BEGIN Information provided
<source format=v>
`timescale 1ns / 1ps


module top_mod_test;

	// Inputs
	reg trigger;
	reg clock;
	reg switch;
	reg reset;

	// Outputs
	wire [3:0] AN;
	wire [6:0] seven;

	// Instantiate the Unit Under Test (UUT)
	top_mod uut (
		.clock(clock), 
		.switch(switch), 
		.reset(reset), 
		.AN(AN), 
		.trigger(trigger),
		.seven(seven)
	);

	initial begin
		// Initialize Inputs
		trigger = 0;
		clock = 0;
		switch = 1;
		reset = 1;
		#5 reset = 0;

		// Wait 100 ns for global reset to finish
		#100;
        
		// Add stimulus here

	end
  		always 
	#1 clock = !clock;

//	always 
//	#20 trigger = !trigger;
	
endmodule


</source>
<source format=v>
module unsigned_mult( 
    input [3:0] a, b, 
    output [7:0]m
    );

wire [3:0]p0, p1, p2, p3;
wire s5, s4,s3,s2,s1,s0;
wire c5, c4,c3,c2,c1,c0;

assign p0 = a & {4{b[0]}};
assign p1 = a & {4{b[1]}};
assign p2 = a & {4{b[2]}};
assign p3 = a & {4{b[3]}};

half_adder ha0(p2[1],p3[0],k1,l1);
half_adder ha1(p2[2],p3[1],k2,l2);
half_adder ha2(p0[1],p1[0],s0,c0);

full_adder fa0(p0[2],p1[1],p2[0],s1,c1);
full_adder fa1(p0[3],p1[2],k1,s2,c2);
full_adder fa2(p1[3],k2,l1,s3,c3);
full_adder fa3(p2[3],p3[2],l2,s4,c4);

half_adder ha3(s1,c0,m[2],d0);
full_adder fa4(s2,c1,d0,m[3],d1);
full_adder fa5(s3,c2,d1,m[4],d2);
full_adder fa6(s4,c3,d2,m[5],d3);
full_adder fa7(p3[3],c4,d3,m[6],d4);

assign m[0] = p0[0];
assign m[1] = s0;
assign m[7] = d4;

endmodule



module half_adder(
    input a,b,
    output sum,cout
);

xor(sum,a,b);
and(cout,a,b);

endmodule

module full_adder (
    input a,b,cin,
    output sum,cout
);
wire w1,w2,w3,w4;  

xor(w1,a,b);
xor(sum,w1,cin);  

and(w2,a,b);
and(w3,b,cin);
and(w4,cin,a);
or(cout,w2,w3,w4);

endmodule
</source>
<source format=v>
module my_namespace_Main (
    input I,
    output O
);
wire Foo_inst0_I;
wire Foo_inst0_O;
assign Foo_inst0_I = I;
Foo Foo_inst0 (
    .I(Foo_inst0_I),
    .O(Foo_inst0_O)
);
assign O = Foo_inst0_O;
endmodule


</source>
END Information provided
BEGIN Information provided
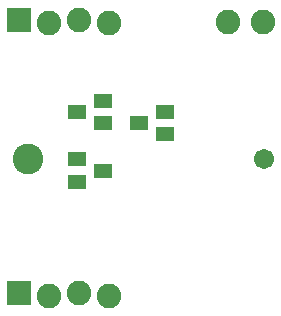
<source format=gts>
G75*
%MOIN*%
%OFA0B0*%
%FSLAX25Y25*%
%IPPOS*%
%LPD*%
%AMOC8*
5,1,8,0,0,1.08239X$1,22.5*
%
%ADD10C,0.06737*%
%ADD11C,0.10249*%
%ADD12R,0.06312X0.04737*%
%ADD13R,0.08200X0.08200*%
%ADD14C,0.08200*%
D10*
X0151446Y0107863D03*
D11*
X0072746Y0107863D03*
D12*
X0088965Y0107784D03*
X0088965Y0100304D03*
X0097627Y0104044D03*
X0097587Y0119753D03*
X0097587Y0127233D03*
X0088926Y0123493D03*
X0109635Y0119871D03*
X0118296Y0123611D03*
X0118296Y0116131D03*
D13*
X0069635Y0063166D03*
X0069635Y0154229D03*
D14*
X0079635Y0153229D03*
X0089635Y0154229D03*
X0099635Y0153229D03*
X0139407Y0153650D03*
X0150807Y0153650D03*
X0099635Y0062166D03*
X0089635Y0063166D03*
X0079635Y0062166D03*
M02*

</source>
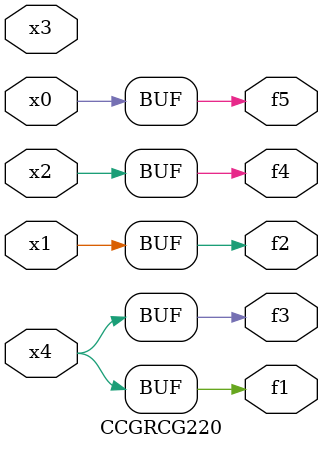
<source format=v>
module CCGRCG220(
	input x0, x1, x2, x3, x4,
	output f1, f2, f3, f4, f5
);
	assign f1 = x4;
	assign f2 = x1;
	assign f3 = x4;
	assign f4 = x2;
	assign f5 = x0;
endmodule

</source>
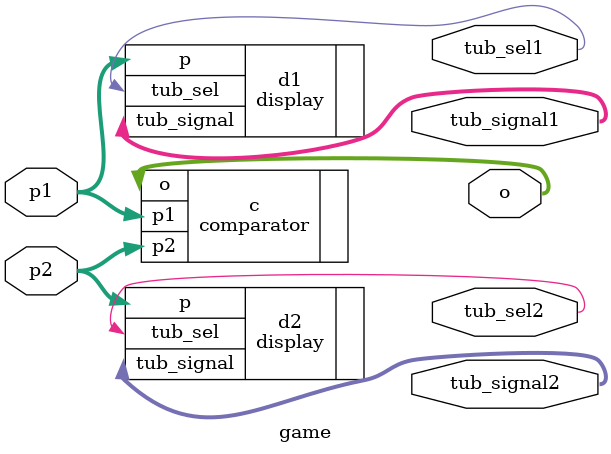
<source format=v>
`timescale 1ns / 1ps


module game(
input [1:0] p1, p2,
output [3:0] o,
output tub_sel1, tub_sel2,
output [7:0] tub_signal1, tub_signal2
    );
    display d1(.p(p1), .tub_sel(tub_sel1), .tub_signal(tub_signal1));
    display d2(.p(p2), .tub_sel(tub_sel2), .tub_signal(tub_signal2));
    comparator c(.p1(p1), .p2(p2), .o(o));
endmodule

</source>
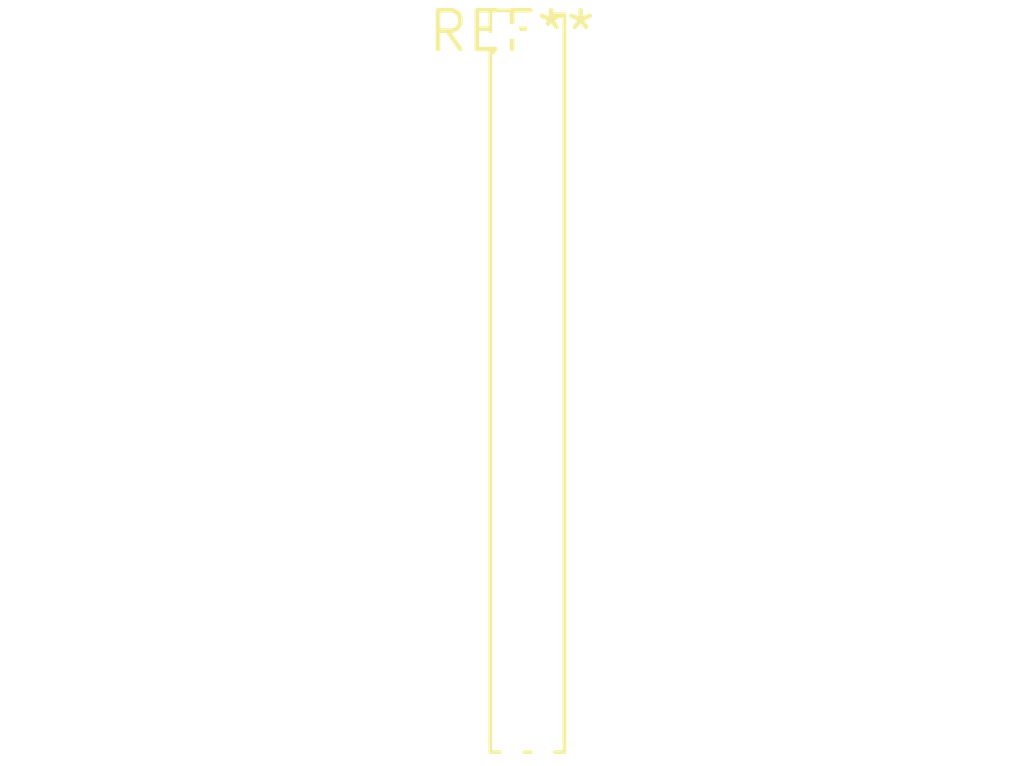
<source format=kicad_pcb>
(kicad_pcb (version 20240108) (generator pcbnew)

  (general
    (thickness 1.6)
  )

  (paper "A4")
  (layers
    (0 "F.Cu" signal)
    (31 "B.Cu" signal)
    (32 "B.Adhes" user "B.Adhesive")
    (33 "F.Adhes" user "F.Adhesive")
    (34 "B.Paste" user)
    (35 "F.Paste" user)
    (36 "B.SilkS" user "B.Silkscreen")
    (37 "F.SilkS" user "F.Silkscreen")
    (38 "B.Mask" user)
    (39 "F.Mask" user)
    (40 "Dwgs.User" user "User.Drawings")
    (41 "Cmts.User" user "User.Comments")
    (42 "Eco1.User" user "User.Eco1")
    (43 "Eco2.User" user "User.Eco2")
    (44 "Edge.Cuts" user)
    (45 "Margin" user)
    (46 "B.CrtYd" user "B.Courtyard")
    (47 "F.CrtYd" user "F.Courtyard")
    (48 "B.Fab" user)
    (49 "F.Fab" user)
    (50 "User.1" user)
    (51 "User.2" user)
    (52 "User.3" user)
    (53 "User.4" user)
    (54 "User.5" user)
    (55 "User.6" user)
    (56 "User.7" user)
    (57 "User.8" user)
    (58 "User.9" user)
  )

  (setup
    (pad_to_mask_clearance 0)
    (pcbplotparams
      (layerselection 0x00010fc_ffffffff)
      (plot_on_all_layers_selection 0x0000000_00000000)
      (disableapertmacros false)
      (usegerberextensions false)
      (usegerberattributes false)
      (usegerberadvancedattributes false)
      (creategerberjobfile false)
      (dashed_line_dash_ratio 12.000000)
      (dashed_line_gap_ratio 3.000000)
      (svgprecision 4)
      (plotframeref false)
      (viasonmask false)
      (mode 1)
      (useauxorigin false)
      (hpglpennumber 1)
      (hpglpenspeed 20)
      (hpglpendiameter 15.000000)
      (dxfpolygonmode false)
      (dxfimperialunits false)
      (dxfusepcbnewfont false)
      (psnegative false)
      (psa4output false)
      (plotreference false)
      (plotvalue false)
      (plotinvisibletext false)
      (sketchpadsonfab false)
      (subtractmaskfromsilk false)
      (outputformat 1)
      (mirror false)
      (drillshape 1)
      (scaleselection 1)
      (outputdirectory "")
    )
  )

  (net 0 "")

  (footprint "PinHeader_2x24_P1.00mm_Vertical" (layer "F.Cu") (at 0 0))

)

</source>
END Information provided
Work instruction
Return the lines of the records that include the string "trigger".

Exercise response
	reg trigger;
		.trigger(trigger),
		trigger = 0;
//	#20 trigger = !trigger;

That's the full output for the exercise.